WELD – Thanks to Deirdre Fleming for the May 19 story “City to celebrate Baxter’s legacy” informing readers about the upcoming tributes to Gov. Percival P. Baxter.

It is possible that we would not be celebrating Percy’s legacy but for an unexpected turn of events.

Baxter the legislator might never have become governor if not for Gov. Frederic Hale Parkhurst’s brief tenure. Parkhurst died in January 1921, shortly after collapsing in the House while giving his first State of the State address.

The two Republicans had been friends and colleagues in the Maine Senate, each man coming to state government from aristocratic families in their respective economic hubs of Bangor and Portland.

In the fall of 1920, Parkhurst, then a state senator, campaigned at the convention on the Warren G. Harding ticket, vowing to do as governor what Harding promised to do as president. Both Harding and Parkurst blitzed Maine on Election Day with landslide votes.

Harding is, of course, remembered for scandals and failures like Teapot Dome and the “normalcy” that led to the Great Depression.


We can only speculate as to the legacy of his would-be protege, whose untimely demise made a reluctant governor of the then newly elected Senate President Baxter.

Baxter, of course, has an immense legacy. An outspoken critic of Portland political powerbrokers the Ku Klux Klan, he tried unsuccessfully for years to convince fellow legislators that they should buy Katahdin.

Frustrated but rich, he would eventually do it himself.

Beyond Katahdin, Baxter spent years using his influence over what is considered one of the most important economic development policies in Maine history: The Fernald Act.

Fernald pitted Baxter against Central Maine Power titan Walter Wyman in the epic economic/environmental policy struggle of the early 20th century. Wyman sought to become rich by exporting hydro power to industrial and population centers south of Maine. Baxter insisted that such exportation — with its requisite exploitation of Maine resources — should only be allowed if it would benefit our state.

Both men eventually got what they wanted. Maine’s electrification was completed, driving a robust economy for several decades, and Wyman’s CMP did pretty well, too.

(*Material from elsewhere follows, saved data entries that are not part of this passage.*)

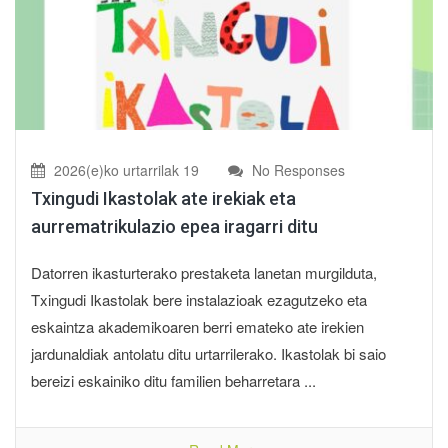
2026(e)ko urtarrilak 19
No Responses
Txingudi Ikastolak ate irekiak eta
aurrematrikulazio epea iragarri ditu
Datorren ikasturterako prestaketa lanetan murgilduta,
Txingudi Ikastolak bere instalazioak ezagutzeko eta
eskaintza akademikoaren berri emateko ate irekien
jardunaldiak antolatu ditu urtarrilerako. Ikastolak bi saio
bereizi eskainiko ditu familien beharretara ...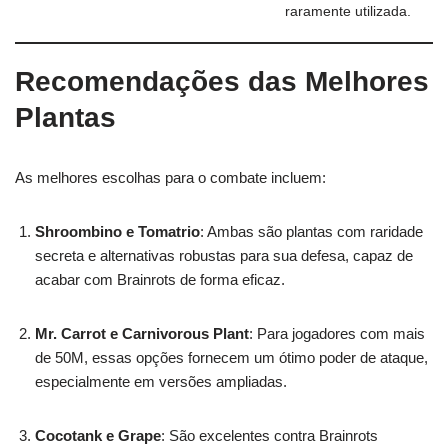
raramente utilizada.
Recomendações das Melhores
Plantas
As melhores escolhas para o combate incluem:
Shroombino e Tomatrio
: Ambas são plantas com raridade
secreta e alternativas robustas para sua defesa, capaz de
acabar com Brainrots de forma eficaz.
Mr. Carrot e Carnivorous Plant
: Para jogadores com mais
de 50M, essas opções fornecem um ótimo poder de ataque,
especialmente em versões ampliadas.
Cocotank e Grape
: São excelentes contra Brainrots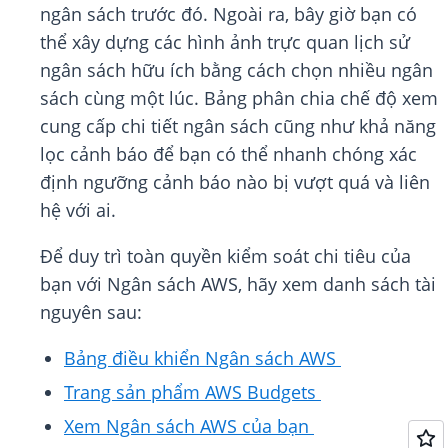
ngân sách trước đó. Ngoài ra, bây giờ bạn có
thể xây dựng các hình ảnh trực quan lịch sử
ngân sách hữu ích bằng cách chọn nhiều ngân
sách cùng một lúc. Bảng phân chia chế độ xem
cung cấp chi tiết ngân sách cũng như khả năng
lọc cảnh báo để bạn có thể nhanh chóng xác
định ngưỡng cảnh báo nào bị vượt quá và liên
hệ với ai.
Để duy trì toàn quyền kiểm soát chi tiêu của
bạn với Ngân sách AWS, hãy xem danh sách tài
nguyên sau:
Bảng điều khiển Ngân sách AWS
Trang sản phẩm AWS Budgets
Xem Ngân sách AWS của bạn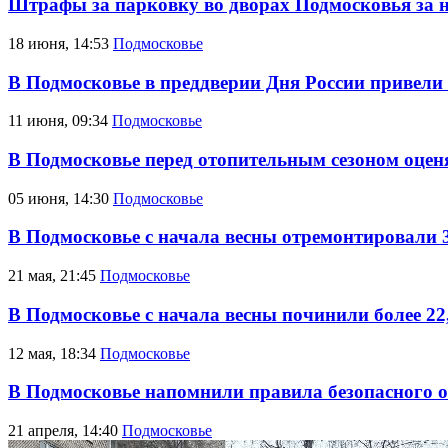
Штрафы за парковку во дворах Подмосковья за н
18 июня, 14:53
Подмосковье
В Подмосковье в преддверии Дня России привели 
11 июня, 09:34
Подмосковье
В Подмосковье перед отопительным сезоном оценя
05 июня, 14:30
Подмосковье
В Подмосковье с начала весны отремонтировали 
21 мая, 21:45
Подмосковье
В Подмосковье с начала весны починили более 22
12 мая, 18:34
Подмосковье
В Подмосковье напомнили правила безопасного о
21 апреля, 14:40
Подмосковье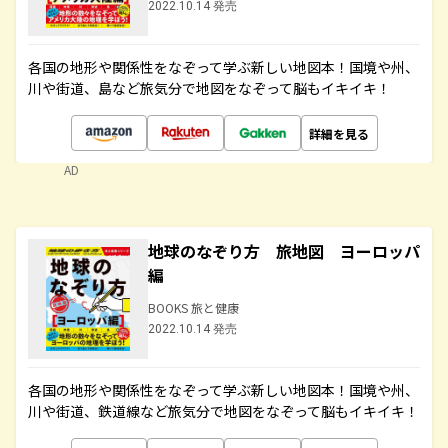
2022.10.14 発売
各国の地形や関係性をなぞって学ぶ新しい地図本！国境や州、
川や街道、島など旅気分で地図をなぞって脳もイキイキ！
詳細を見る
AD
地球のなぞり方 旅地図 ヨーロッパ
編
BOOKS 旅と健康
2022.10.14 発売
各国の地形や関係性をなぞって学ぶ新しい地図本！国境や州、
川や街道、鉄道線など旅気分で地図をなぞって脳もイキイキ！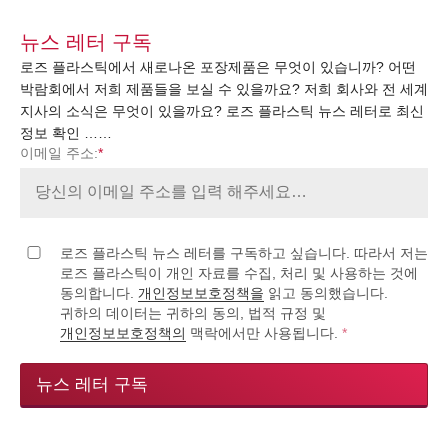
뉴스 레터 구독
로즈 플라스틱에서 새로나온 포장제품은 무엇이 있습니까? 어떤
박람회에서 저희 제품들을 보실 수 있을까요? 저희 회사와 전 세계
지사의 소식은 무엇이 있을까요? 로즈 플라스틱 뉴스 레터로 최신
정보 확인 ……
이메일 주소:
*
로즈 플라스틱 뉴스 레터를 구독하고 싶습니다. 따라서 저는
로즈 플라스틱이 개인 자료를 수집, 처리 및 사용하는 것에
동의합니다.
개인정보보호정책을
읽고 동의했습니다.
귀하의 데이터는 귀하의 동의, 법적 규정 및
개인정보보호정책의
맥락에서만 사용됩니다.
*
뉴스 레터 구독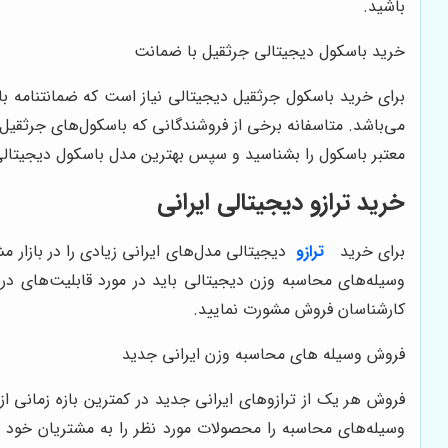
باشید.
خرید باسکول دیجیتالی جرثقیل با ضمانت
برای خرید باسکول جرثقیل دیجیتالی نیاز است که ضمانتنامه با
می‌باشد. متاسفانه برخی از فروشندگانی که باسکول‌های جرثقیل 
معتبر باسکول را بشناسید و سپس بهترین مدل باسکول دیجیتالی
خرید ترازو دیجیتالی ایرانی
برای خرید
ترازو
دیجیتالی مدل‌های ایرانی زیادی را در بازار 
وسیله‌های محاسبه وزن دیجیتالی باید در مورد قابلیت‌های دری
کارشناسان فروش مشورت نمایید.
فروش وسیله های محاسبه وزن ایرانی جدید
فروش هر یک از ترازوهای ایرانی جدید در کمترین بازه زمانی ا
وسیله‌های محاسبه را محصولات مورد نظر را به مشتریان خود ت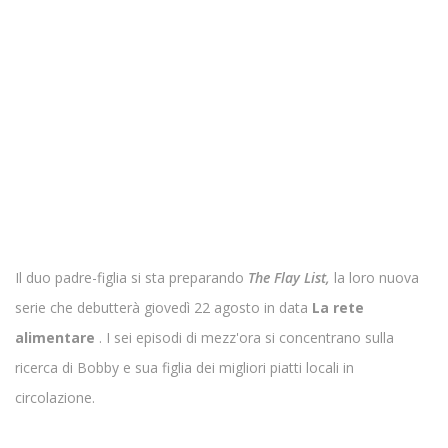
Il duo padre-figlia si sta preparando
The Flay List,
la loro nuova
serie che debutterà giovedì 22 agosto in data
La rete
alimentare
. I sei episodi di mezz'ora si concentrano sulla
ricerca di Bobby e sua figlia dei migliori piatti locali in
circolazione.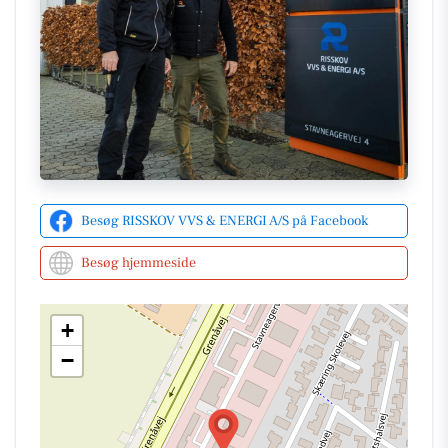
Besøg RISSKOV VVS & ENERGI A/S på Facebook
Besøg hjemmeside
+
−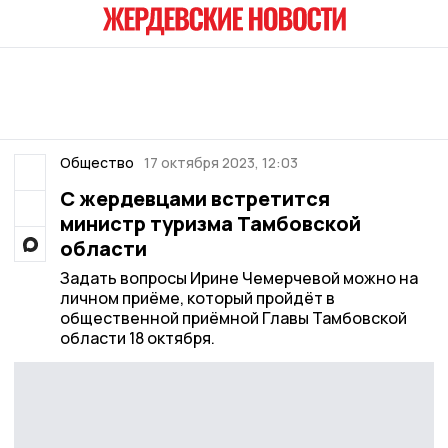
Общество
17 октября 2023, 12:03
С жердевцами встретится
министр туризма Тамбовской
области
Задать вопросы Ирине Чемерчевой можно на
личном приёме, который пройдёт в
общественной приёмной Главы Тамбовской
области 18 октября.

Fernald is a relevant policy that ought to be remembered a hundred years later as our mountain resources are exploited for the export of wind power.

Fleming’s story was accompanied by a photo of dinner jacket-clad Baxter fishing Kidney Pond: The summit in the background is Mount O-J-I, so named for its three iconic rock slides which then spelled its namesake letters.

Baxter in the photo is facing east toward nearby Katahdin.

A contemporary photo of Mount O-J-I shows that subsequent slides rendered the O-J-I letters undistinguishable, ironically reinforcing Baxter’s powerful statement made as he bestowed his great gift: “Buildings crumble, monuments decay, and wealth vanishes, but Katahdin in all its glory forever shall remain the mountain of the people of Maine.”

Like the unwitting Sen. Baxter learning of Parkhurst’s unexpected death in 1921, those of us today fighting the economic and environmental destruction that is mountain wind power are benefitting from unexpected economic and political forces.

Reliable options are rendering wind power unaffordable, unnecessary and useless even as political patience is waning.


This is good for Maine’s economy and environment. As one of the cleanest electricity generating states in the nation, having long ago gotten off oil and coal, Mainers must consider the legacy we will leave.

If mountaintop wind power goes the way of Parkhurst, some people might lament their good intentions unrealized. Others will lose potential riches. But Maine’s trademark quality of place — as valued by Gov. Baxter — will continue to benefit all of us.

Let us remember Baxter’s legacy as we create our own.

Chris O’Neil is president of Friends of Maine’s Mountains, an environmental organization.